Converse of commutative projections.

Question

Let $X$ be a norm space on $F(F=R\ or\ C)$, if $P$ and $Q$ are two projections of $X$, and $P,Q$ are commutative, i.e., $PQ=QP$, then we know $PQ$ is the projection onto $im P\bigcap im Q$.
I wonder whether the converse is true. That is, if $im PQ=im QP$, then do we have $PQ=QP$? It seems that this could be right, but i cannot deduce it simply from the properties of projections.
I can get that $im P\bigcap im Q=im PQ=imQP$ and $QP=PQP,PQ=QPQ$, but what then?
If it is not true, could anyone please give a counter example?

Answer 1

In general, the statement is false.
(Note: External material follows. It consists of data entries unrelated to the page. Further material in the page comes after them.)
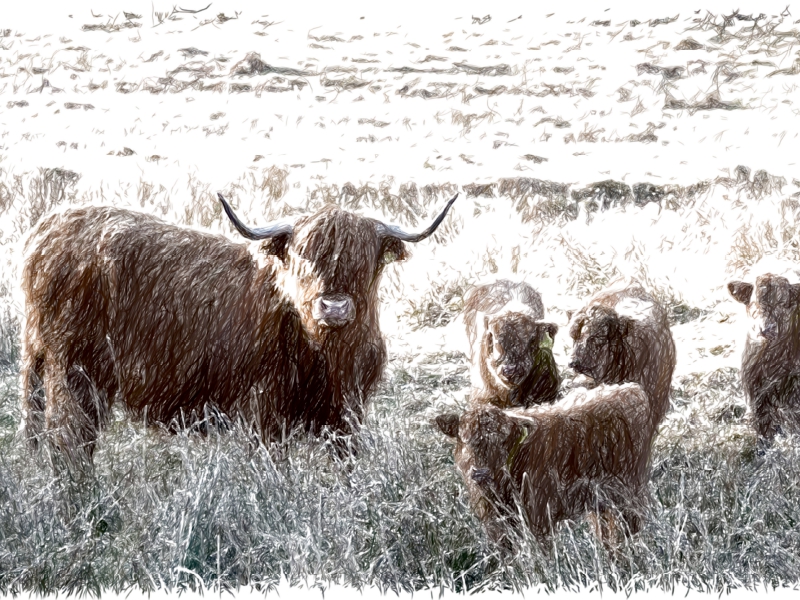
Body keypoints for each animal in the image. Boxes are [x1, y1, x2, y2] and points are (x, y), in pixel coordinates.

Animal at [21, 195, 460, 462]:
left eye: (363, 260)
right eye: (303, 260)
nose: (333, 307)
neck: (327, 354)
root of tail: (45, 230)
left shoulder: (346, 416)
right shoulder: (264, 411)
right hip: (73, 371)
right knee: (69, 443)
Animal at [434, 384, 652, 544]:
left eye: (503, 441)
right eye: (464, 439)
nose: (481, 473)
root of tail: (630, 388)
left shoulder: (539, 521)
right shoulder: (496, 528)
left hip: (631, 491)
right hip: (601, 501)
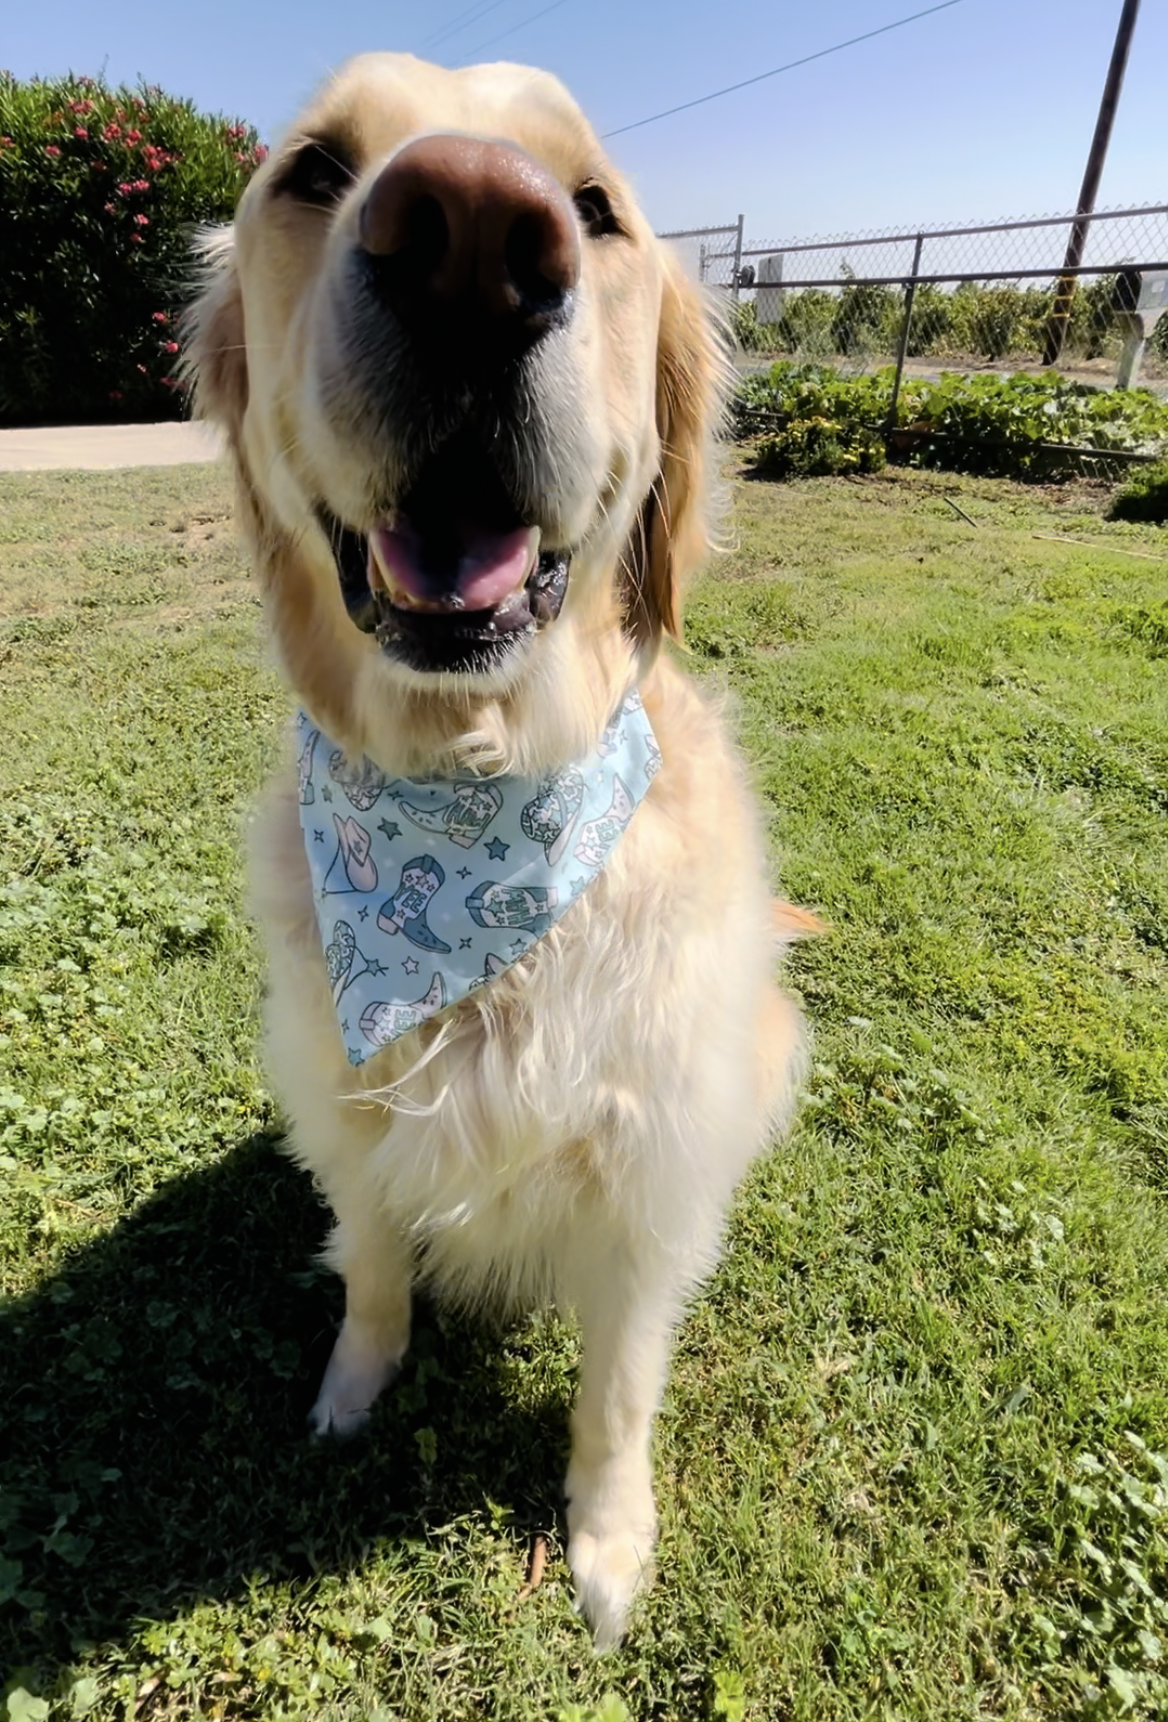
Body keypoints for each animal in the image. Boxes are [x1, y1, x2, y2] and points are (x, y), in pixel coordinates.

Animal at [187, 50, 813, 1639]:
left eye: (593, 207)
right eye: (313, 170)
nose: (472, 238)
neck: (471, 800)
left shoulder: (650, 1190)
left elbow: (617, 1392)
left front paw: (608, 1540)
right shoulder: (344, 1111)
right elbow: (371, 1269)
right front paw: (353, 1388)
Let $p,q$ be projections in $\mathbb{R}^2$ with kernels $\mathbb{R}(1,1)$ and $\mathbb{R}(0,1)$ onto $\mathbb{R}(1,0)$. Then $p,q,pq,qp$ have the same image $\mathbb{R}(1,0)$. However $pq(1,1)=p(1,0)=(1,0)$ while $qp(1,1)=q(0,0)=(0,0)$ so $p,q$ do not commute.

Answer 2

If two orthgonal projections have the same image, then they are equal: Let $P$ and $Q$ be same projections such that $\text{im } P=\text{im }Q$. Then $\text{im } P\subseteq\text{im }Q$ implies $QP=P$ and $\text{im } P\supseteq \text{im }Q$ implies $PQ=Q$. Taking adjoints in the latter $QP=Q$. Hence $P=QP=Q$.